Graduate shares dreams through his nonprofit
July 2, 2020 | View PDF
One group of the population that has been hit hard with the current pandemic is the animal residents of the county, with its shelters limiting their services, including suspending all adoptions and rescues.
In March, all adoptions and rescues were suspended. Last week, however, Shafter's shelter reopened to the public, with all services in operation, including adoptions. There are guidelines to follow: All business is by appointment only, and face coverings are required to enter the shelter building.
During the past three months, the Animal Control Department has been hard at work, responding to calls of stray or injured animals, as well as emergency calls. "We were not allowing any adoptions but we were kept busy maintaining the facility, caring for the animals, and making sure that everything would be ready once it was safe to reopen," said Nick Riddick, animal control officer for the city of Shafter.
Since the reopening, the shelter has enjoyed a brisk business with several adoptions and a number of rescues.
"Since we reopened, within the last week and a half, we have had over 100 animals rescued and sent with our different rescue partners, giving so many animals a chance at a great home." Among those finding a new home is Roxie. Roxie was adopted by Luis and Alma Aguirre.
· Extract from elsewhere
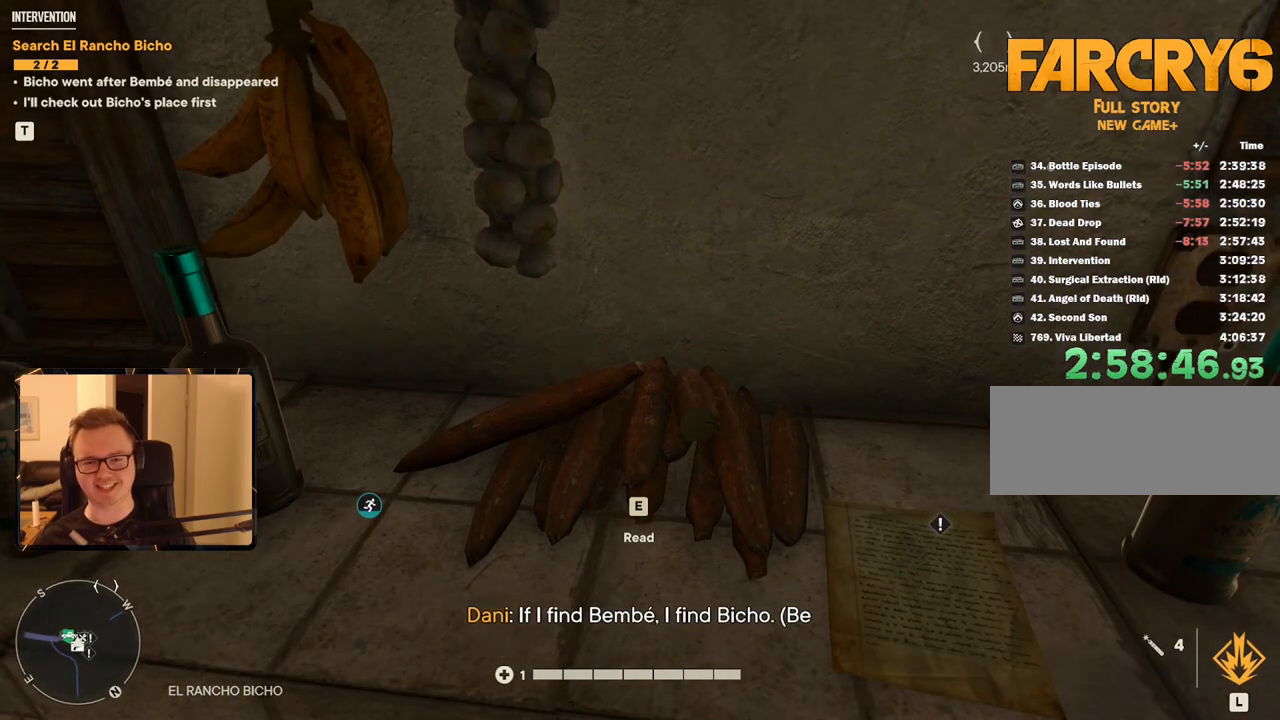
{"keys": [], "mouse": [], "events": []}
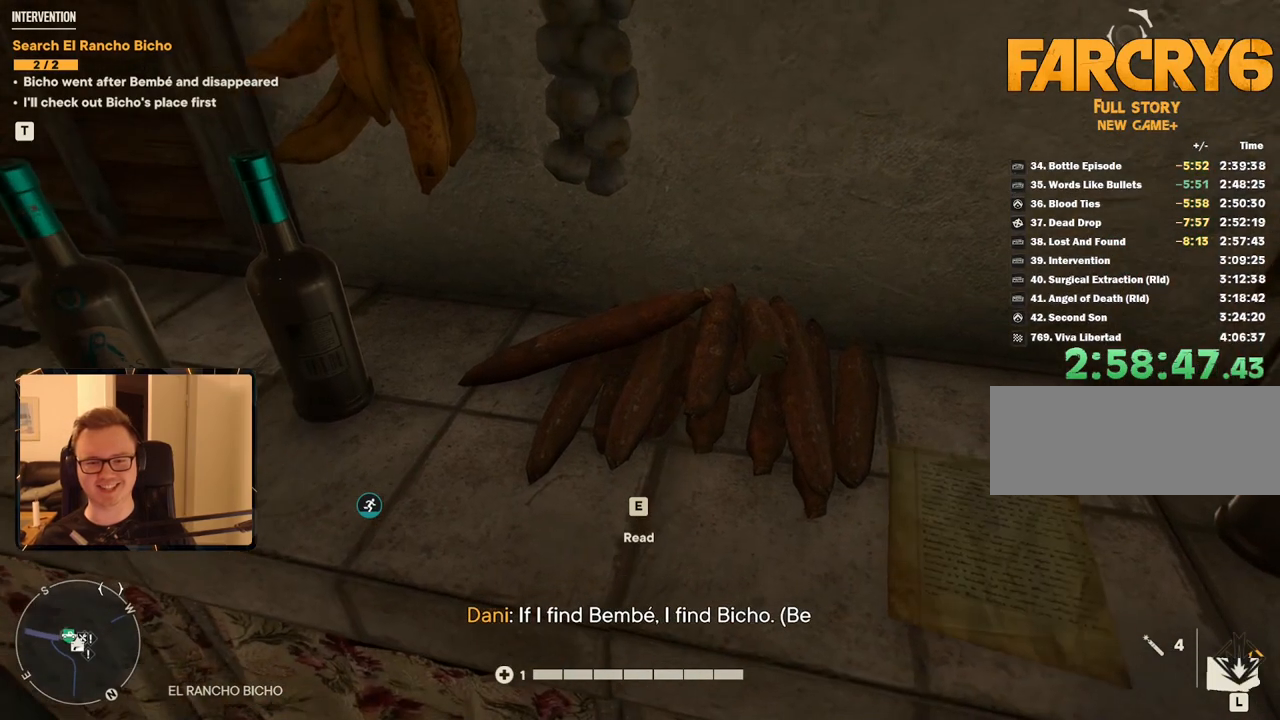
{"keys": [], "mouse": [], "events": [[250, "w", "down"], [400, "w", "up"]]}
Aguirre said that their little girls picked out Roxie and they recently took her home after her spaying surgery. "Nick and the staff were great and we are so happy with our Roxie. Our girls love her and we now have a great new addition to our family!"
Riddick said they are still encouraging residents to call and take care of business that can be handled over the phone, or that can be resolved with the department responding to a call rather than the resident having to come to the shelter. "We don't want to have to have people waiting outside, especially in the heat, when something can be taken care of with a phone call," he said.
With the issue of illegal fireworks in the news, Riddick said it is especially a challenging time for the pet population. "With an increase in the use of illegal fireworks, it poses not only a threat to personal injury and safety, it also puts our four-legged friends in deep distress. Dogs are sensitive to sound, and when frightened by the loud booms, they sometimes flee from their safe home environments into the public streets."
While loose, according to Riddick, they are a danger to themselves and others, particularly when hit by cars causing their injury.
"This makes it even more important for people to report those people who are lighting those fireworks. Reporting violators can keep all of our members of the community safe, even the little furry ones."